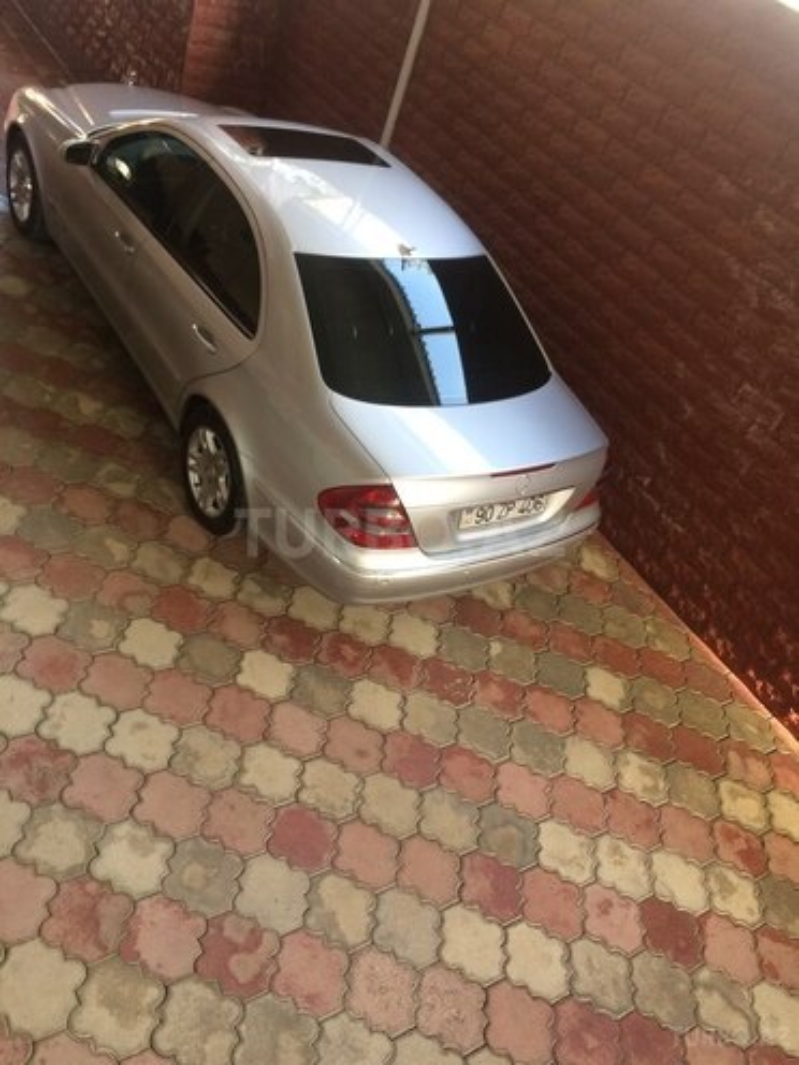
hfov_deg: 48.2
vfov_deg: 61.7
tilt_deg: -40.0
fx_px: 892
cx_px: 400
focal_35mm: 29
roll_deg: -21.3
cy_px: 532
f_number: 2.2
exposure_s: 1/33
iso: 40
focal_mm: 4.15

▸ What you should do
Write out, word for word, the line containing "tilt_deg: -40.0" and every line after it to the end of the data above.

▸ Result of the task
tilt_deg: -40.0
fx_px: 892
cx_px: 400
focal_35mm: 29
roll_deg: -21.3
cy_px: 532
f_number: 2.2
exposure_s: 1/33
iso: 40
focal_mm: 4.15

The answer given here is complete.